Dear Diary,
This morning's
plenary speaker from UC Davis gave an incredible talk about how frustration is
minimized in protein folding. If you didn't have such a principle, then
you'd have to solve something like 10^600 scenarios. Unfortunately,
there are some diseases (like prion's disease) where you get
thermodynamically unlucky and build harmful beta tissue in your brain. I
overheard after that someone actually knew of one of these cases but
the doctors had a hard time explaining why this was occurring; it was
nice to see that physics put their mind at ease.
I
bothered the speaker afterward by saying hi for Justin (he was a student of his). A friend of
mine interested in biophysics also cornered the speaker to ask about the
program. I took notes on the speaker's presentations so I can share it with the group when I get back.

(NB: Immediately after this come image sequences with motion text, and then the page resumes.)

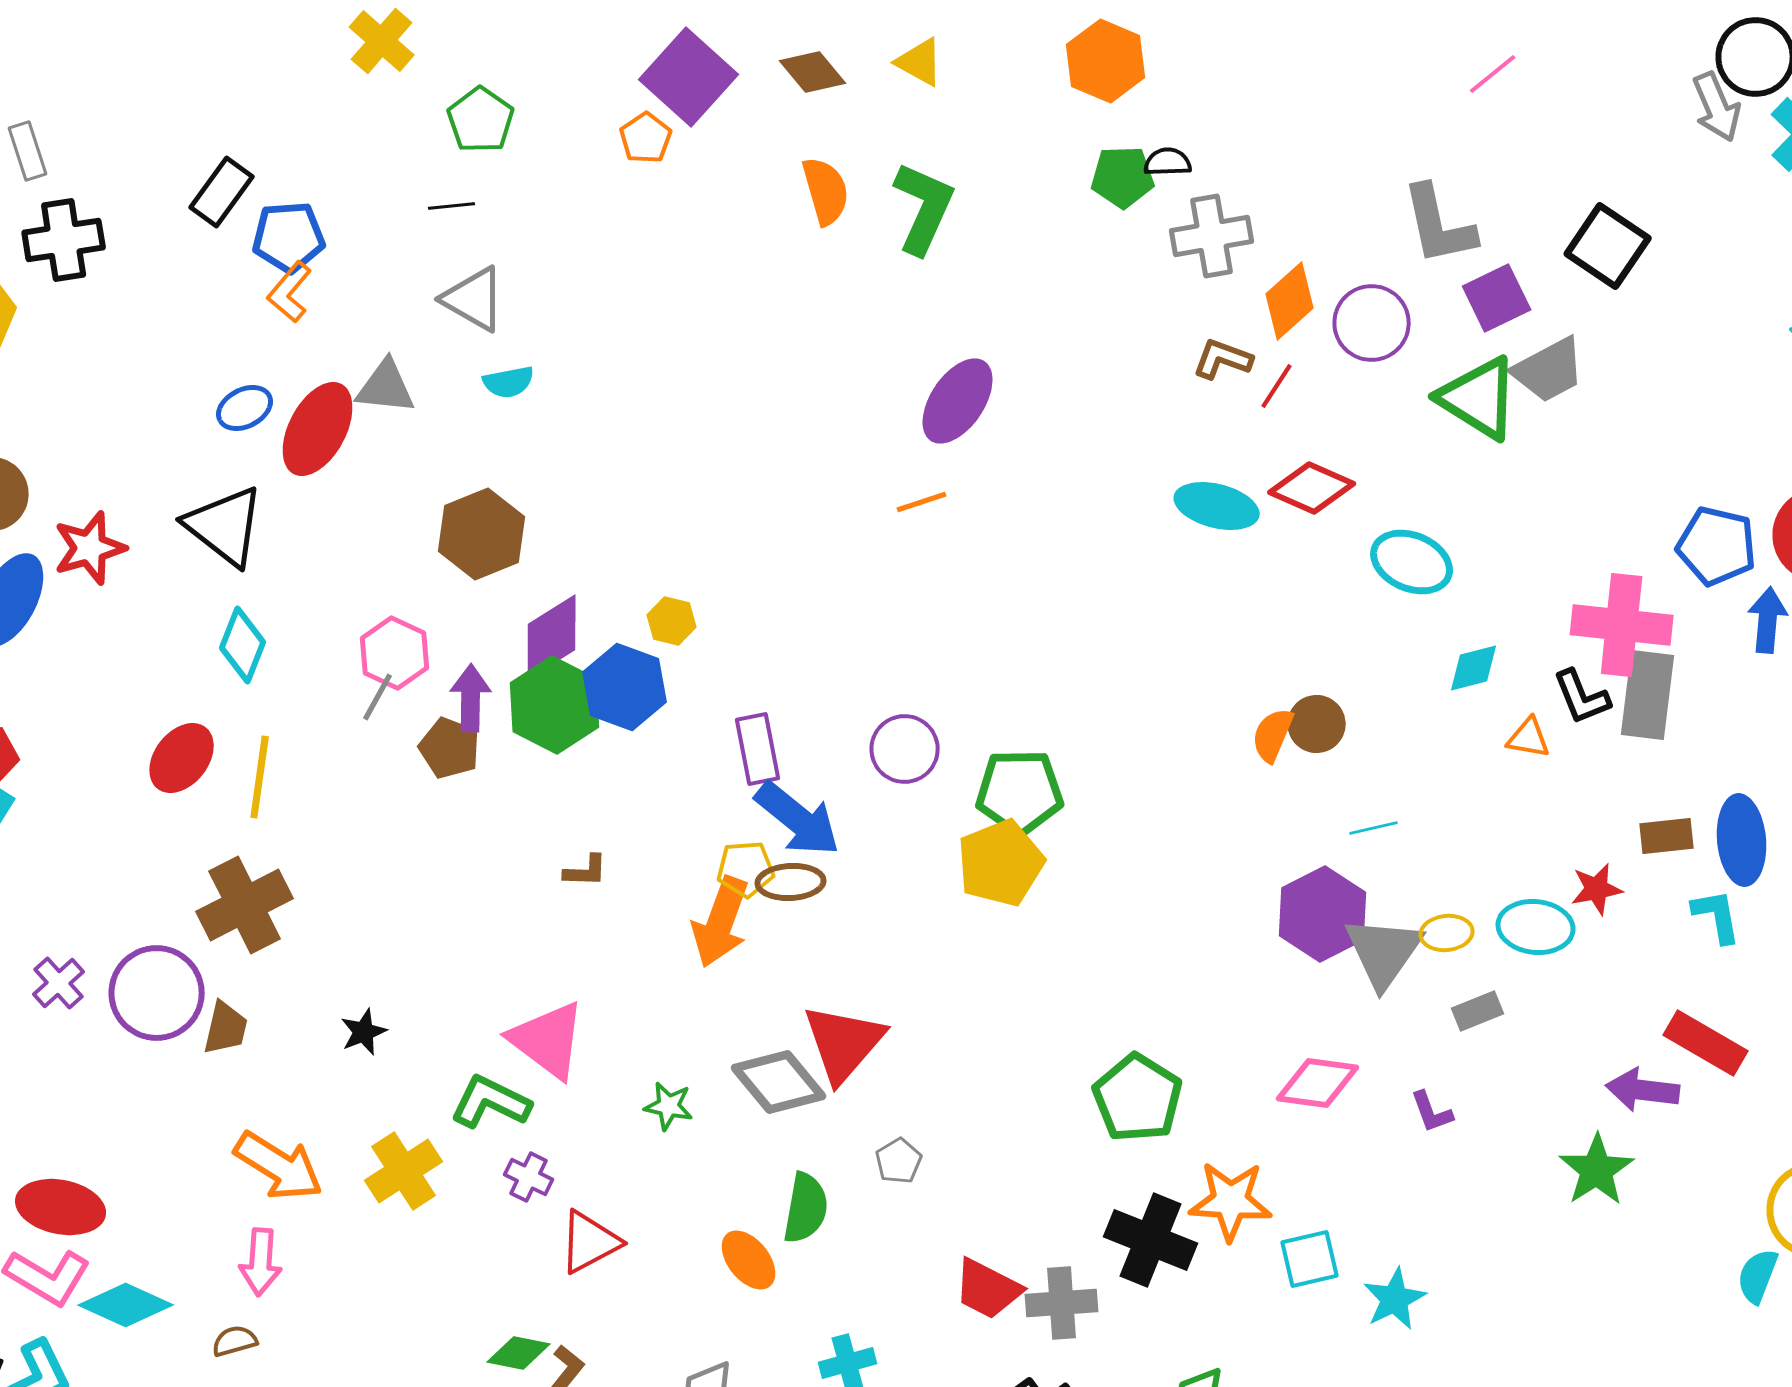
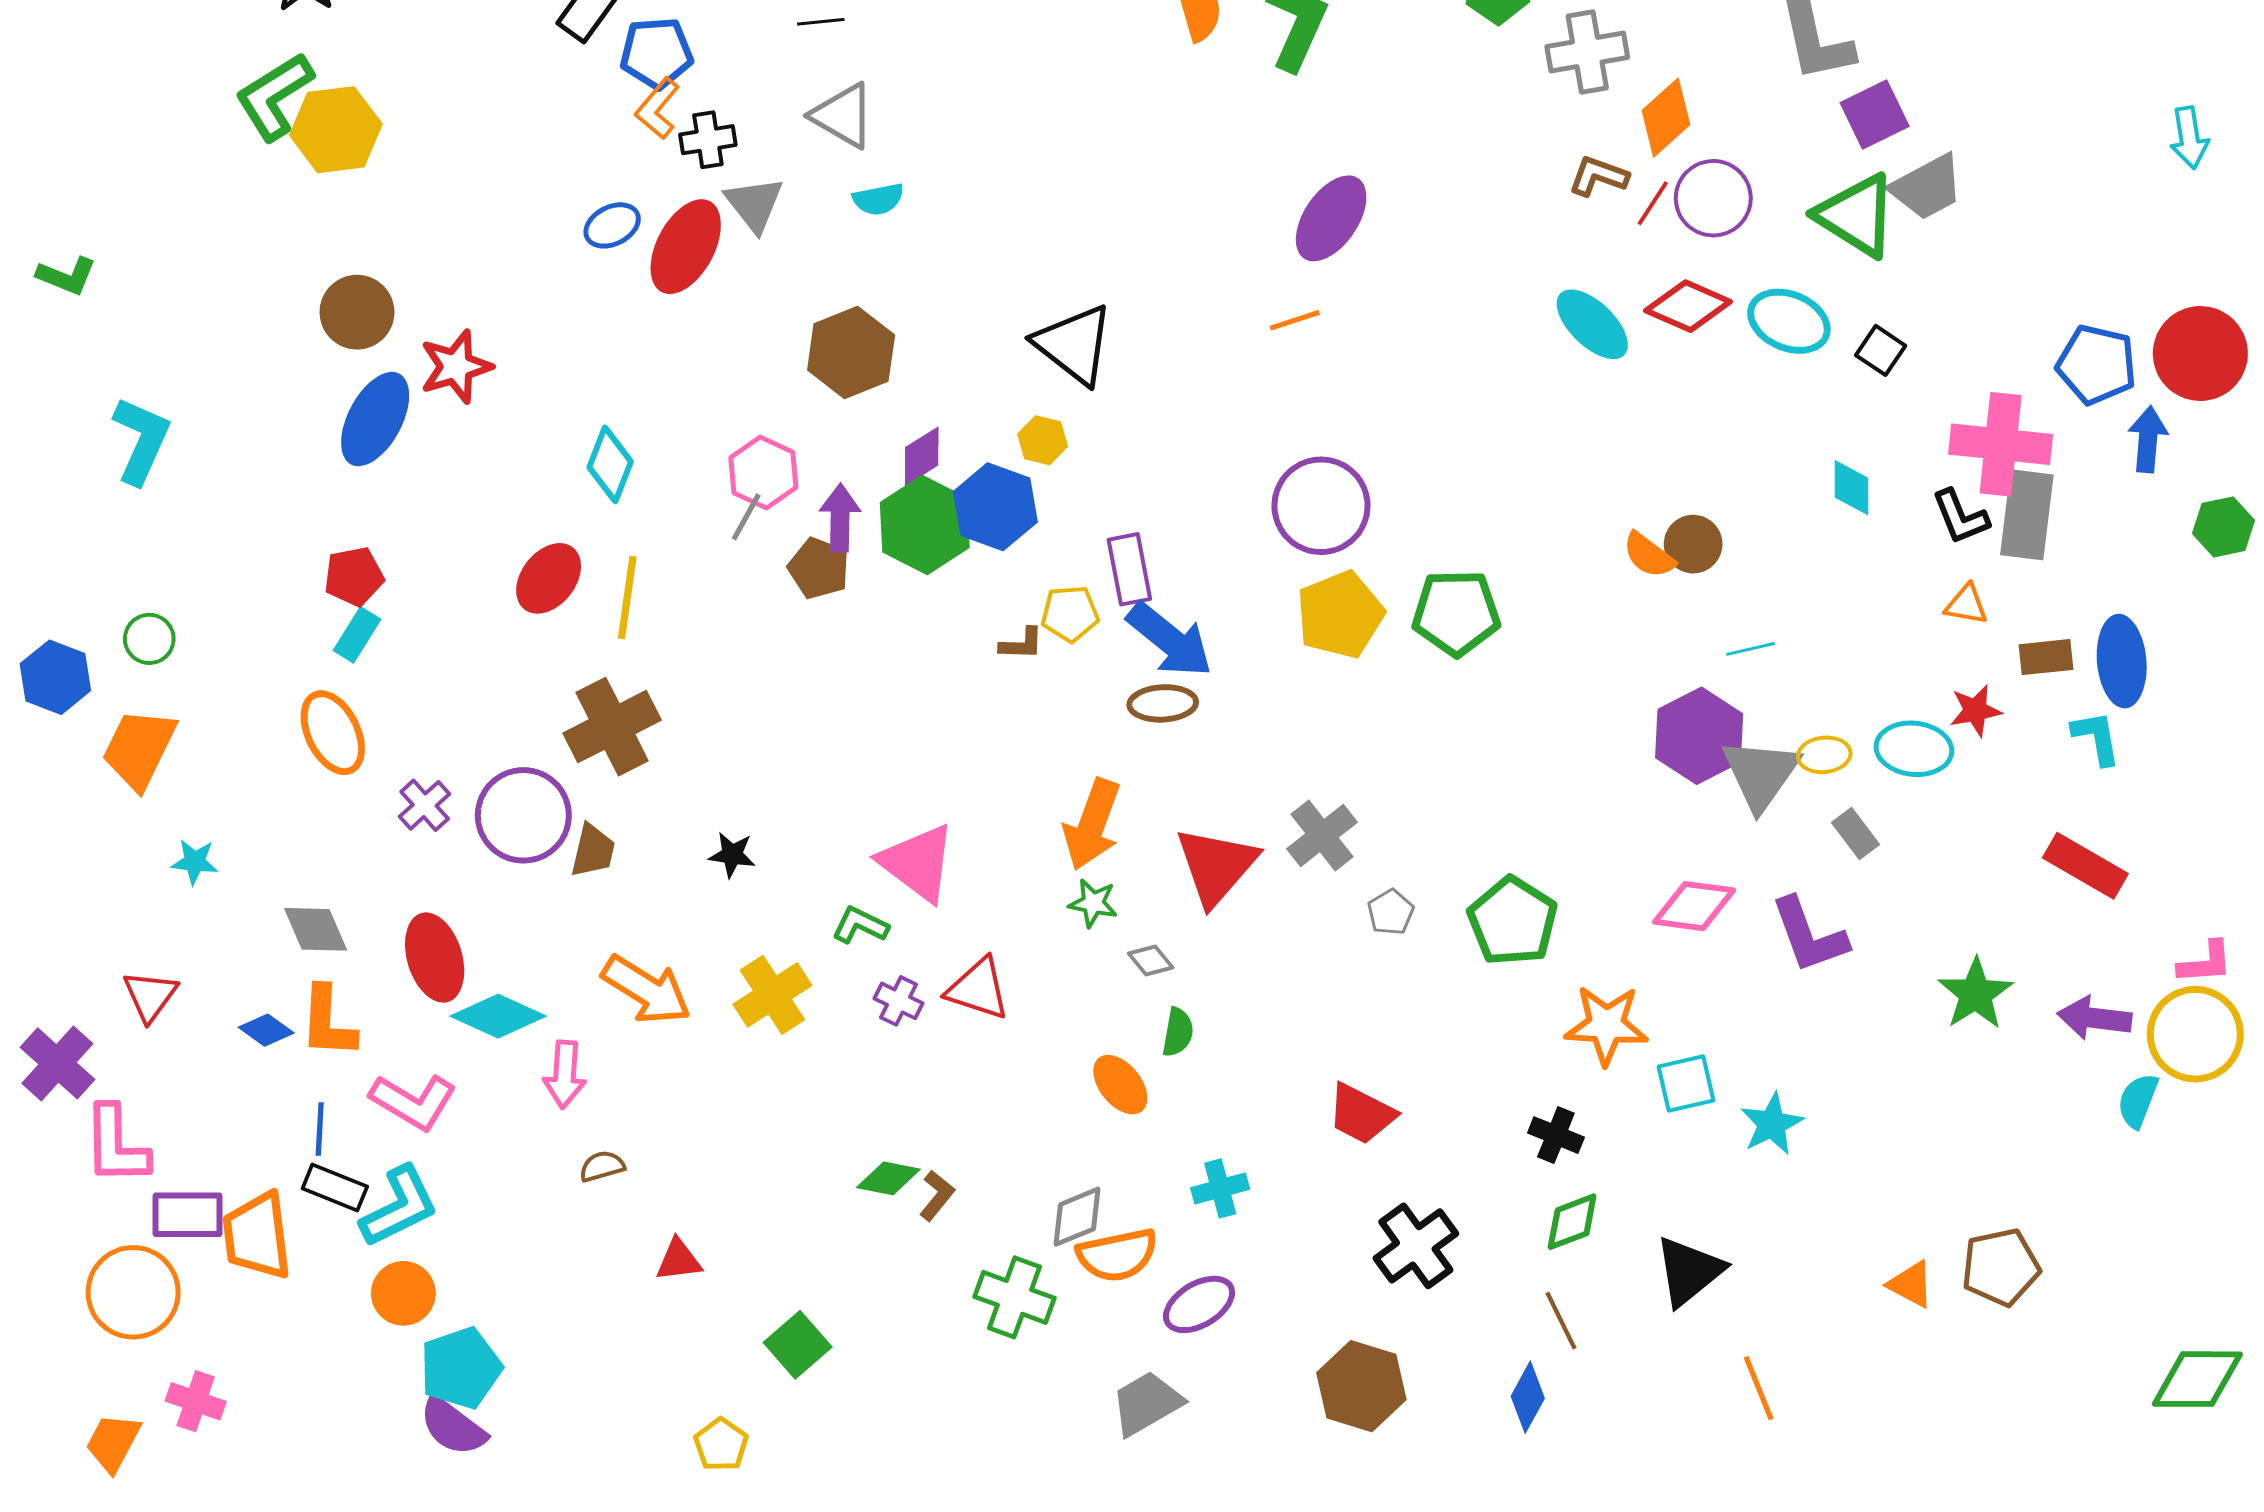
black cross: (64, 240) -> (708, 140), moved, size x0.7
black square: (1608, 246) -> (1881, 350), moved, size x0.6
purple circle: (1372, 323) -> (1713, 198), moved
gray triangle: (386, 387) -> (754, 204), turned 46
cyan ellipse: (1217, 506) -> (1592, 324), turned 30
black triangle: (225, 526) -> (1074, 344), moved
cyan ellipse: (1412, 562) -> (1789, 321), moved
purple diamond: (552, 637) -> (922, 456), size x0.7
cyan diamond: (1474, 668) -> (1851, 488), turned -76
orange semicircle: (1273, 735) -> (1649, 555), turned -76
orange triangle: (1529, 738) -> (1966, 605), moved
purple circle: (905, 749) -> (1321, 506), moved, size x1.4
green pentagon: (1020, 792) -> (1456, 613), moved
yellow pentagon: (1001, 863) -> (1340, 615), moved
yellow pentagon: (746, 869) -> (1070, 614), moved
brown L-shape: (586, 871) -> (1022, 644), moved
orange arrow: (721, 922) -> (1092, 824), moved
gray rectangle: (1478, 1011) -> (1855, 834), turned 75
black star: (364, 1032) -> (732, 855), turned 30
gray diamond: (779, 1082) -> (1151, 961), moved, size x0.5
purple arrow: (1643, 1090) -> (2094, 1018), moved
green L-shape: (491, 1102) -> (860, 925), size x0.7
green star: (669, 1106) -> (1093, 903), moved
purple L-shape: (1432, 1112) -> (1809, 935), size x1.8
gray pentagon: (899, 1161) -> (1391, 912), moved
red ellipse: (61, 1207) -> (435, 958), moved, turned 62
green semicircle: (806, 1208) -> (1178, 1032), size x0.7
black cross: (1151, 1240) -> (1556, 1135), moved, size x0.6
red triangle: (590, 1242) -> (978, 989), moved, turned 46
pink arrow: (261, 1262) -> (565, 1075), moved
gray cross: (1062, 1303) -> (1322, 836), moved, turned -34
cyan diamond: (126, 1305) -> (498, 1016), moved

The next talk was an overview of novel
effects in type II superconductors and topological states by a professor
from Stanford. Apparently, a graduate student in the lab tried to
propose to his girlfriend by writing an "S" by dragging the
superconducting vortices around with an atomic force microscope's tip
covered in a magnetic material. Before he did so, he went to a
conference and got some harsh comments because it looked too much like
the number "5", and to make things worse, his proposal was not
successful! But he salvaged the situation by changing it to "SU" in
dedication to the university. Apparently research can affect your
personal life!
The speaker was looking to see if you can
find fractional vortices and concluded that you can't (i.e. whether the flux quantization's charge is 2e or not e--that is the question). I asked her if
she'd looked at these effects near the critical temperature where
pairing was weaker--she did on the under-doped side of the dome. Then I went to lunch with her and another
physicist and we talked all about superconductors and how a high Hirsch-index can be found with them! Yay!